Start of Supplied entries

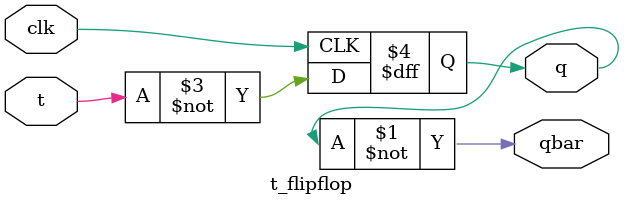
<source format=v>
module t_flipflop(t,clk,q,qbar);
input t,clk;
output reg q;
output qbar;

assign qbar = ~q;

always @(posedge clk)begin
    q <= ~t;
end
endmodule
</source>
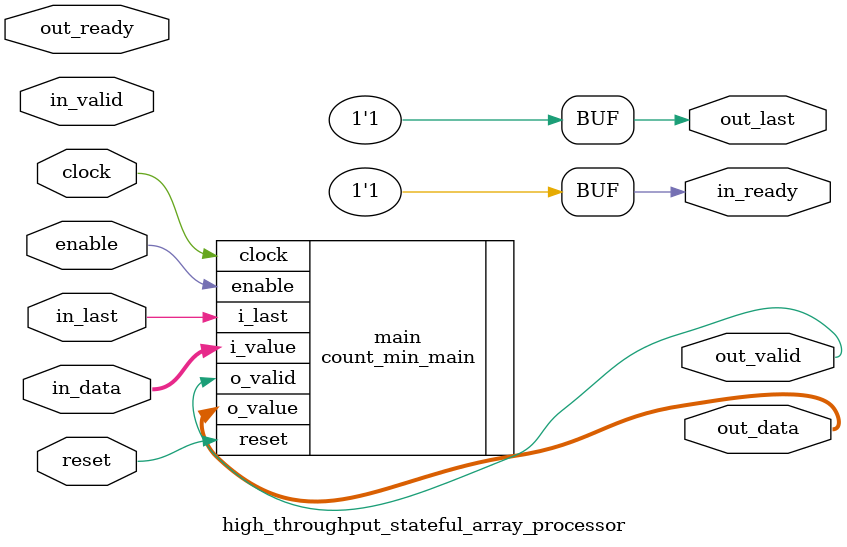
<source format=v>
module high_throughput_stateful_array_processor
#(
    parameter REPLICATION_FACTOR = 3,
    parameter ARRAY_HEIGHT = 16,
    parameter ARRAY_WIDTH = 3,
    parameter CELL_WIDTH = 8
) (
    input  wire clock,
    input  wire reset,
    input  wire enable,

    input  wire [8 * REPLICATION_FACTOR - 1:0]                  in_data,
    input  wire                                                 in_valid,
    output wire                                                 in_ready,
    input  wire                                                 in_last,

    output wire [ARRAY_WIDTH * ARRAY_HEIGHT * CELL_WIDTH - 1:0] out_data,
    output wire                                                 out_valid,
    input  wire                                                 out_ready,
    output wire                                                 out_last
);

    count_min_main main
    (
        .clock(clock),
        .reset(reset),
        .enable(enable),

        .i_value(in_data),
        .i_last(in_last),

        .o_value(out_data),
        .o_valid(out_valid)
    );

    assign in_ready = 1;
    assign out_last = 1;

endmodule
</source>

End of Supplied entries

> Instructions to follow
Each record above is to be copied out exactly; its pictures are not.

> Expected output
<source format=v>
module t_flipflop(t,clk,q,qbar);
input t,clk;
output reg q;
output qbar;

assign qbar = ~q;

always @(posedge clk)begin
    q <= ~t;
end
endmodule
</source>
<source format=v>
module high_throughput_stateful_array_processor
#(
    parameter REPLICATION_FACTOR = 3,
    parameter ARRAY_HEIGHT = 16,
    parameter ARRAY_WIDTH = 3,
    parameter CELL_WIDTH = 8
) (
    input  wire clock,
    input  wire reset,
    input  wire enable,

    input  wire [8 * REPLICATION_FACTOR - 1:0]                  in_data,
    input  wire                                                 in_valid,
    output wire                                                 in_ready,
    input  wire                                                 in_last,

    output wire [ARRAY_WIDTH * ARRAY_HEIGHT * CELL_WIDTH - 1:0] out_data,
    output wire                                                 out_valid,
    input  wire                                                 out_ready,
    output wire                                                 out_last
);

    count_min_main main
    (
        .clock(clock),
        .reset(reset),
        .enable(enable),

        .i_value(in_data),
        .i_last(in_last),

        .o_value(out_data),
        .o_valid(out_valid)
    );

    assign in_ready = 1;
    assign out_last = 1;

endmodule
</source>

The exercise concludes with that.